Problem statement » Every line below that contains the word "fórmula" must be copied.

★ ★ ★ ★ ★

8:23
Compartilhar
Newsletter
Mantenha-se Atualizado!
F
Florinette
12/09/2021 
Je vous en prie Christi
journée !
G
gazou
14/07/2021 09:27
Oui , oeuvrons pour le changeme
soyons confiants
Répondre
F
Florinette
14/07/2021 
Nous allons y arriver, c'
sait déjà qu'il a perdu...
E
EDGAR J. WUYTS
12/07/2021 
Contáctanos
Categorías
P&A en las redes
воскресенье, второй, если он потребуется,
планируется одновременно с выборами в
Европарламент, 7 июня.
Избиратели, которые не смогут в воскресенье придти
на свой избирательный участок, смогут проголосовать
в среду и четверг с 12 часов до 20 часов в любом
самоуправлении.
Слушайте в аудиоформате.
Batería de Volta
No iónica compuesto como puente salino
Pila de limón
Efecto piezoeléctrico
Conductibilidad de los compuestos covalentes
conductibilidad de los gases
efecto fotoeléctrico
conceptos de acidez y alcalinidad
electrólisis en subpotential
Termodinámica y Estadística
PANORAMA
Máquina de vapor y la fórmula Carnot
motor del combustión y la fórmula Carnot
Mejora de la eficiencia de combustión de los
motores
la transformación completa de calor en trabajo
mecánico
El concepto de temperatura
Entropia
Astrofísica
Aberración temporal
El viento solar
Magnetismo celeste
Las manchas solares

★ ★ ★ ★ ★

Your solution »
Máquina de vapor y la fórmula Carnot
motor del combustión y la fórmula Carnot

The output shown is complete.